Amerika ve Avrupa'da para politikasının daha da gevşetilmesi tartışılıyor. Amerikan ekonomisinin tatmin edici bir büyümeye geçebilmesi için para politikasının gevşetilmesi öneriliyor. Avrupa'da borç krizinin çözümü için para politikasının gevşetilmesi isteniyor.

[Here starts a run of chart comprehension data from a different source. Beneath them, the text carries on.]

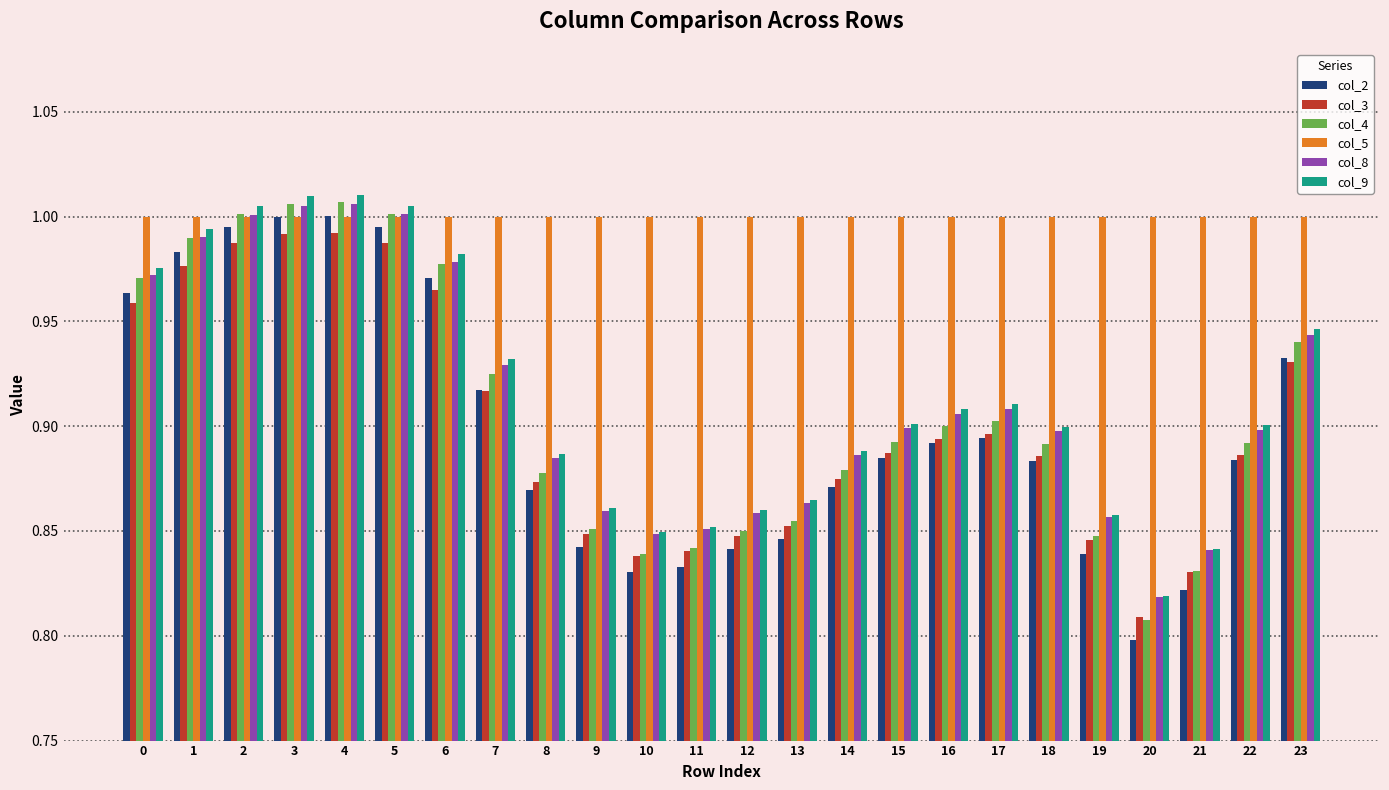

What is the difference between the second highest and second lowest values in the col_4 series?

0.2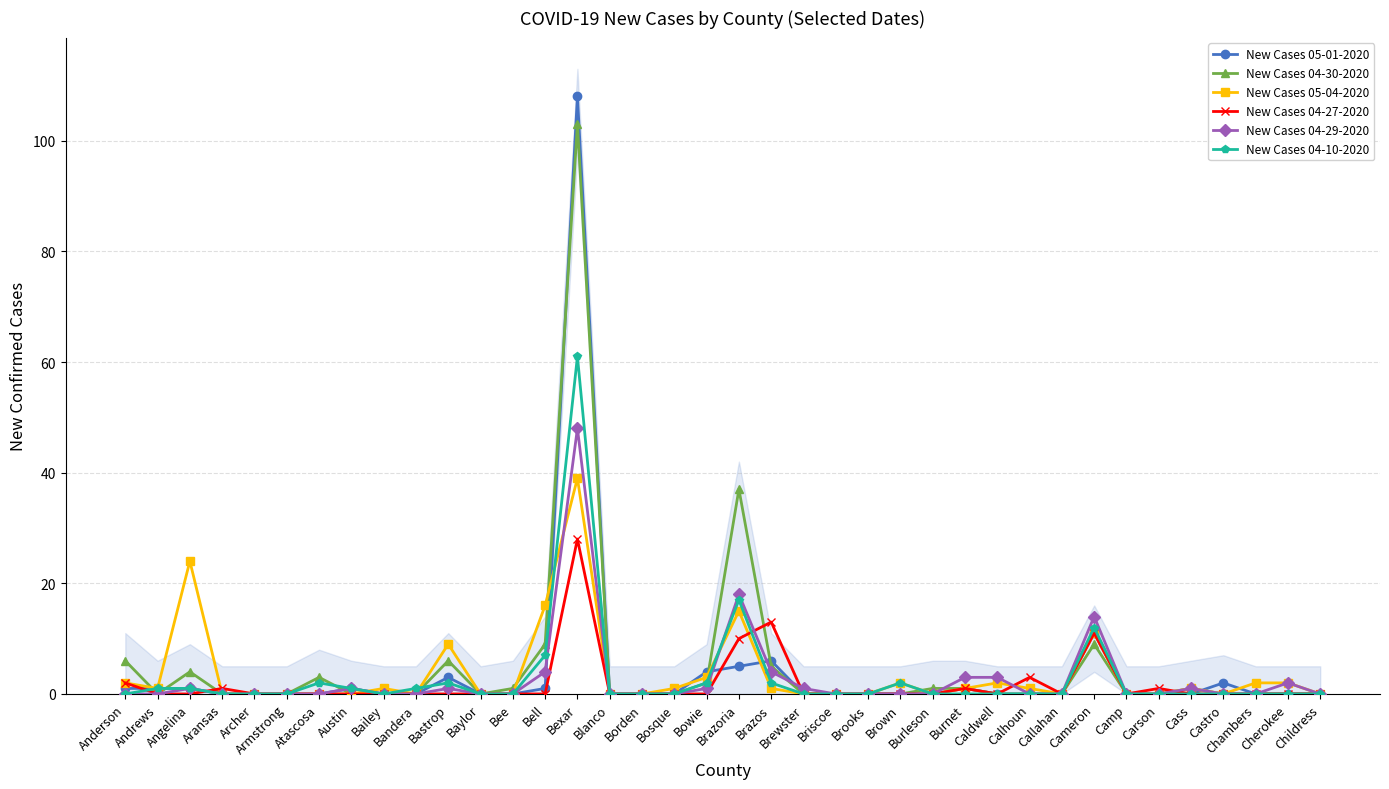

Rank the categories by New Cases 04-29-2020 value from highest to lowest.

Bexar, Brazoria, Cameron, Bell, Brazos, Burnet, Caldwell, Cherokee, Angelina, Austin, Bastrop, Bowie, Brewster, Cass, Anderson, Andrews, Aransas, Archer, Armstrong, Atascosa, Bailey, Bandera, Baylor, Bee, Blanco, Borden, Bosque, Briscoe, Brooks, Brown, Burleson, Calhoun, Callahan, Camp, Carson, Castro, Chambers, Childress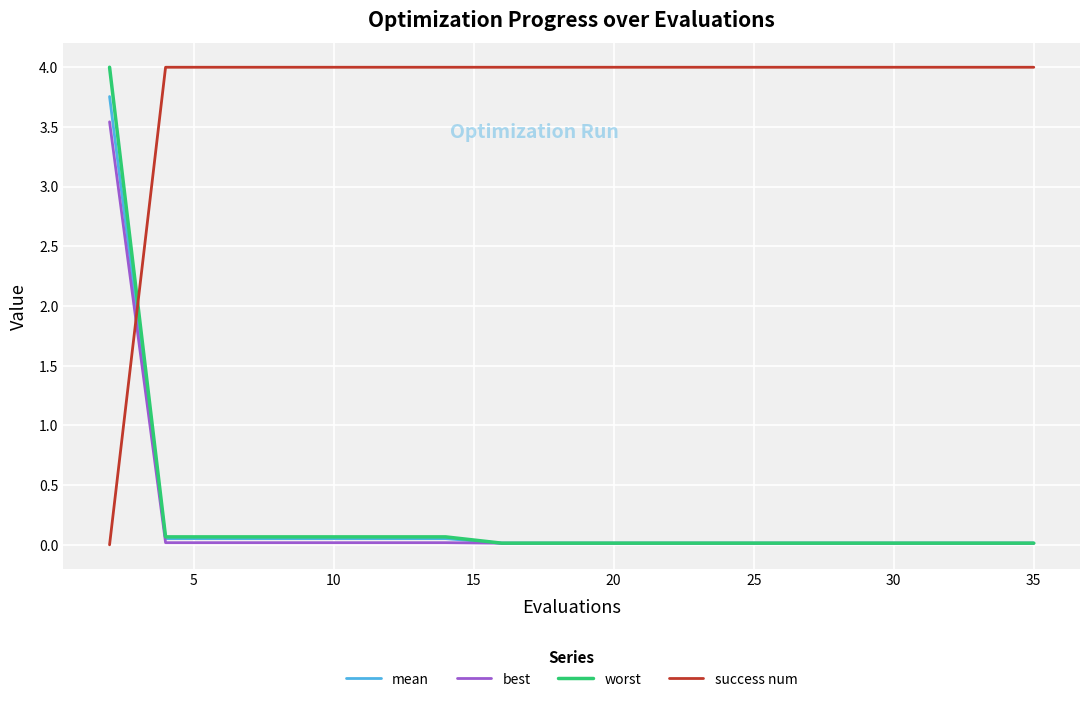

How many lines are shown in the chart?

4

Aslında, Amerikan Merkez Bankası (FED) da, Avrupa Merkez Bankası (ECB) da para politikalarını zaten gevşetti. 2008 yılı öncesine göre, FED'in bilanço büyüklüğü neredeyse dörde katlandı. ECB'nin bilançosu da iki katından fazla arttı. İki merkez bankası da bilançolarını büyütürken bastıkları para karşılığı elde ettikleri varlıkların kalitesini düşürdü. Daha doğru bir deyimle, iki merkez bankası da uyguladıkları para politikasının işlevini, varlıkların daha düşük kaliteli olması yoluyla para basmak olarak gördüler.

BİLANÇONUN KALİTESİ VE ENFLASYON
Merkez bankacılığının önemli ilkelerinden biri bilançolarındaki varlıkların en yüksek kalitede olmasıdır. Burada kalite, merkez bankalarının istediklerinde bu varlıklardan hiçbir zarara uğramadan çıkabilmeleri anlamında kullanılıyor. Avrupa'da da, Amerika'da da merkez bankalarının bilançolarındaki varlıkların kalitesi giderek düşüyor.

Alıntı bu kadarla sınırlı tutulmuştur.